What we’d really need to make this shopping list of ours considerably easier to sort, modify, add things to, and read would be some kind of way to categorize the list’s contents, perhaps by produce type.

You might be thinking, well, then use different variables. For dairy, you could do this:

dairyList = [ "cheese", "eggs", "milk" ]

…and for vegetables you could do:

vegetableList = [ "eggplant" , "lettuce" ]

…and so on. That’s not the worst possible idea, of course, but it’s not particularly efficient, and it does not take into account how people may sort things. It also doesn’t let you add more categories to the overall shopping list; for instance, there’s no variable set for cleaning supplies. If a list is going to really be useful, it will be expandable, but it should be sortable as well.

This is where property lists come into play. In the examples we’ve done in the book so far, you haven’t used these; they add a dimension of sortability to plain linear lists that makes them genuinely powerful tools. (In fact, with a well-designed property list, you can create a rich, searchable database.) Property lists allow you to create lists like our one for shopping, but they allow you to create index handles in the list itself, which can give you an additional layer of sorting.

Tip: Actually, you can have essentially an infinite number of layers and categories in a property list. Property lists ideally use either integer numbers for those index handles, or symbols. A symbol is a special Lingo creature that consists of a single word preceded by the pound sign:

#thisIsASymbol

You might remember the pound sign from the last module, where it was used in a sendSprite call to tell a specific sprite to run a handler. The handler name was preceded, also, by the pound sign, and that does in fact imply a little something about how Director works under the hood, but that’s a discussion several parsecs off the main point here.

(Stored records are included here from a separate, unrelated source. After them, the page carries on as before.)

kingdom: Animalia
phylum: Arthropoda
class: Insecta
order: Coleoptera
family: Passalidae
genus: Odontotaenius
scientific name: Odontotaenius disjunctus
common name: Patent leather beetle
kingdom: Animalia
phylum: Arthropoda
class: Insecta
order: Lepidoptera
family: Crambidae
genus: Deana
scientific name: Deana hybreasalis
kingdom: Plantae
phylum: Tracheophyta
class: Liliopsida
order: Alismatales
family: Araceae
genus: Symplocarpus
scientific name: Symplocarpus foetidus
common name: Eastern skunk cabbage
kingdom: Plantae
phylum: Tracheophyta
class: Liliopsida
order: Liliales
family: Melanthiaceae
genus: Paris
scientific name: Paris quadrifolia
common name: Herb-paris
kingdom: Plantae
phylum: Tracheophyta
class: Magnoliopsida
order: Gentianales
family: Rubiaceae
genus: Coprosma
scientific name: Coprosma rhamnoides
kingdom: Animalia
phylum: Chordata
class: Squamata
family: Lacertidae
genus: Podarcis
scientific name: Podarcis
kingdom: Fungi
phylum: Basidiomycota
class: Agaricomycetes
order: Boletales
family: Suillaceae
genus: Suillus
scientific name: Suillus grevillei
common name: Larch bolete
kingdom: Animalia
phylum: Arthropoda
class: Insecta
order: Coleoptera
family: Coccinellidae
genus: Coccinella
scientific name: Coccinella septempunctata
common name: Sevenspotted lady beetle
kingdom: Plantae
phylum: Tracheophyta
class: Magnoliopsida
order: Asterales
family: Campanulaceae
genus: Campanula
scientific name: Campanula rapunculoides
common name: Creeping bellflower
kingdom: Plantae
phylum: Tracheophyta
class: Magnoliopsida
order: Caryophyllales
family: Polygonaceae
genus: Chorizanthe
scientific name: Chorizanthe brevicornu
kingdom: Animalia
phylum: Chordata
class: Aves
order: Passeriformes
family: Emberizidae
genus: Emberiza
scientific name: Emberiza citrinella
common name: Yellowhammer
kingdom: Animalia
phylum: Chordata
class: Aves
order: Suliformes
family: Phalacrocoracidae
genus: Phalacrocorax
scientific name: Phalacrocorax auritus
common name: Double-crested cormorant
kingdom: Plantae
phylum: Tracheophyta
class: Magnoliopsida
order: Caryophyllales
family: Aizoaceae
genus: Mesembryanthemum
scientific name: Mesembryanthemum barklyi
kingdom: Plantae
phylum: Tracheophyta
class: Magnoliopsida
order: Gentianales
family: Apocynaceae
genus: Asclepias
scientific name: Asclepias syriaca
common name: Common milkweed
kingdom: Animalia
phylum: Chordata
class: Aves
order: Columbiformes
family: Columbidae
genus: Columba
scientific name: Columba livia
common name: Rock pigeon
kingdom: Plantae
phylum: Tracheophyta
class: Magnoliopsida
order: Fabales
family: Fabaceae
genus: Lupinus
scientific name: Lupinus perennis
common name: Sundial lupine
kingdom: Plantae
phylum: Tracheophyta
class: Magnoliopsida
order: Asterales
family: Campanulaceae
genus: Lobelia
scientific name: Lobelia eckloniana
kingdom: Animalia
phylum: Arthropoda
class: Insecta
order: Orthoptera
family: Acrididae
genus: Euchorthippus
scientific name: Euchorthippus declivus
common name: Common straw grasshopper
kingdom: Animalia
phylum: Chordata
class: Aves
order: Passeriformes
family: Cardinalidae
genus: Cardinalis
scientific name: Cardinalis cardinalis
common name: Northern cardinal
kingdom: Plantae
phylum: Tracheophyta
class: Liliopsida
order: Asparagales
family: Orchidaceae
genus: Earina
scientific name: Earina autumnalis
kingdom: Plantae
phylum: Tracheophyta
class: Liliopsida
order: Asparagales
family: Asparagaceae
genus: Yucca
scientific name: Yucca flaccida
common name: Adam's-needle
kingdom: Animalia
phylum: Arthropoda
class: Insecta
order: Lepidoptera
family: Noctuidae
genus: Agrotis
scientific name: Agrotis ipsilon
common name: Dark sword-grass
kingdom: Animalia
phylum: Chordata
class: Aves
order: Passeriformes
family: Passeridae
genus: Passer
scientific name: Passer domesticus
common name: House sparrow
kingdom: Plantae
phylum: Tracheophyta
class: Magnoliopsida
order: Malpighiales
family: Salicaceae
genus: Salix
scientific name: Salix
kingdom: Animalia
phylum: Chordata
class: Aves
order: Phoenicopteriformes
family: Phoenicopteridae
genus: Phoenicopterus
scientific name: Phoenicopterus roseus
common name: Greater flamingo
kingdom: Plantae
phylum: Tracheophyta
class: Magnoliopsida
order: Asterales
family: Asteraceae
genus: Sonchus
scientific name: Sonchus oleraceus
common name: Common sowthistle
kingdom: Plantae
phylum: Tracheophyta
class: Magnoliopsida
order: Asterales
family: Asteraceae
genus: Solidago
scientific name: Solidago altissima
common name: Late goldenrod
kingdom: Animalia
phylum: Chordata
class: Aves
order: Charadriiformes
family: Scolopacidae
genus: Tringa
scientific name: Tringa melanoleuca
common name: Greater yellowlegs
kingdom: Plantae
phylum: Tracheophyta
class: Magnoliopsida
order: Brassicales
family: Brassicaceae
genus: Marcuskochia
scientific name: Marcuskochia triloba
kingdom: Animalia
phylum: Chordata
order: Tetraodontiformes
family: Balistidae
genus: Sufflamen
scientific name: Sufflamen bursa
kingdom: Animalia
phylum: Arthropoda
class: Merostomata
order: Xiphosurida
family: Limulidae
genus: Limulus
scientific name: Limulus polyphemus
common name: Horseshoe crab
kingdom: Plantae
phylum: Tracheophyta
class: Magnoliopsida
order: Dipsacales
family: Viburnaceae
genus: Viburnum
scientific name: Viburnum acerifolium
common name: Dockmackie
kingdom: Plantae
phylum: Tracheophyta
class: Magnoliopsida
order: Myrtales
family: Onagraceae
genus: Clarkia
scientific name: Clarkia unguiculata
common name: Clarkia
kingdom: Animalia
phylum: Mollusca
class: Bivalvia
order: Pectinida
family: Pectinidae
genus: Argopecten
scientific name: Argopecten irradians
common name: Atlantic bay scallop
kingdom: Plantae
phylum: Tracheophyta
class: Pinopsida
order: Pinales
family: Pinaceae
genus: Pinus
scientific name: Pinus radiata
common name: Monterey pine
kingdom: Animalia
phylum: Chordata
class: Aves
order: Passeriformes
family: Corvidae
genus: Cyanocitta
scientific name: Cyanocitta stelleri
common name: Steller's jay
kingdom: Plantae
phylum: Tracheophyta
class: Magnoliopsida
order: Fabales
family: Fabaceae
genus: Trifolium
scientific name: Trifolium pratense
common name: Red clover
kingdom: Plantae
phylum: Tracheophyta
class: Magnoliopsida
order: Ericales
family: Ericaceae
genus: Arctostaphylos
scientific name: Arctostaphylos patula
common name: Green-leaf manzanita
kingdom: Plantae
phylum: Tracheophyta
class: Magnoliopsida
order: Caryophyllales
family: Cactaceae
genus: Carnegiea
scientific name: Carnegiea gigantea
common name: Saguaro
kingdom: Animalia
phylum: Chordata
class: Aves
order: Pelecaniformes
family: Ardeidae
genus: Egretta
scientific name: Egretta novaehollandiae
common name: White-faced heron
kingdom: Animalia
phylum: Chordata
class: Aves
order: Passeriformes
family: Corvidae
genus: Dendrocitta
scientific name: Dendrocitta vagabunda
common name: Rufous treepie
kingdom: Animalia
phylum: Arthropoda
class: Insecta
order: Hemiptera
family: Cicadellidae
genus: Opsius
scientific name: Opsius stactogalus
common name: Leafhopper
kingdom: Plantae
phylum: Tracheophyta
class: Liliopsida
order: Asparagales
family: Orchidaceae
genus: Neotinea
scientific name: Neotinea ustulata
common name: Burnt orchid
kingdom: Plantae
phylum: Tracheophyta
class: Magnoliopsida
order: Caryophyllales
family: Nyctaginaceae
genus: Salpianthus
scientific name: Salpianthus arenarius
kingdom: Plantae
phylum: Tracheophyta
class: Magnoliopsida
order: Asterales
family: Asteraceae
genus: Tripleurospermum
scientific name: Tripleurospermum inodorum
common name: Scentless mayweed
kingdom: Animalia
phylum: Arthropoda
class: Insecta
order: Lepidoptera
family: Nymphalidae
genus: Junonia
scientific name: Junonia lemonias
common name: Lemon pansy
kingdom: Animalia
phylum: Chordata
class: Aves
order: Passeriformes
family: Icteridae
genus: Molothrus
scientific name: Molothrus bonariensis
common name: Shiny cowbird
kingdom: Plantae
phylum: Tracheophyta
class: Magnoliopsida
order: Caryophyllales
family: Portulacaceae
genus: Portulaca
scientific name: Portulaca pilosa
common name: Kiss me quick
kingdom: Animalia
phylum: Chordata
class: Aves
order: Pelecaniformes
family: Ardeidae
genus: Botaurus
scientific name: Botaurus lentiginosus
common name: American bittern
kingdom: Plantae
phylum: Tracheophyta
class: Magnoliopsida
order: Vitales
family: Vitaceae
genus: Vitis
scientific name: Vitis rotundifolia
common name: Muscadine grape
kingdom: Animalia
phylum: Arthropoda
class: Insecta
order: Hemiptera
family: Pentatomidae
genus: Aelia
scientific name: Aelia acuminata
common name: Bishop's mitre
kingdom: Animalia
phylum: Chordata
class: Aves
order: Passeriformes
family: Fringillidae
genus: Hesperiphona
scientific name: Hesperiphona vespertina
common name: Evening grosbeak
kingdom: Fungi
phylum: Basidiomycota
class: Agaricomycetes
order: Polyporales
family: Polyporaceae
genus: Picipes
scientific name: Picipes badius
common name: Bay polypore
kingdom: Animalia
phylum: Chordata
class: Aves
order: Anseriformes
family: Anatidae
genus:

Symbols are extremely nice things. They are faster for Lingo to process than plain text, but they possess a great strength in that they can be made human readable. This means that if you get into the practice of using symbols instead of numbers to pass information around in your program (wherever feasible), your scripts will be considerably easier to understand.

I said that symbols must be one word. The rules that apply for handler names are the same as those for symbols: No spaces, no punctuation, no special characters except the underscore. Thus

#this_is_a_valid_symbol

but

#this is not

That’s pretty nice to know, but what’s even more fun is that you can convert plain text to a symbol, or a symbol to plain text, by using the symbol and string keywords, respectively. You probably remember seeing the string keyword in Module 6; it’s a way to specify that a given chunk of data is supposed to be converted to text, which in Director space is something surrounded by double quotes.

Well, if you pass something through the symbol keyword, it surely will be converted to a symbol, at least until Director encounters an illegal character. Here are some examples.
 

put symbol ( "hello" )
-- #hello
put string ( #goodMorning )
-- "goodMorning"
put symbol ( "Hello, world!" )
-- #Hello


Oho, in that third example you can see that our original text, "Hello, world!", did not get completely converted to a symbol. Only the first word ended up in the symbol result, with everything past the first illegal character (in this case the comma) truncated, or removed entirely.

And why does any of this bear any relevance to our discussion of property lists? Because, if you remember, property lists can use symbols as well as integers to provide index handles, that’s why, and those symbols can make our property lists very easy to manage.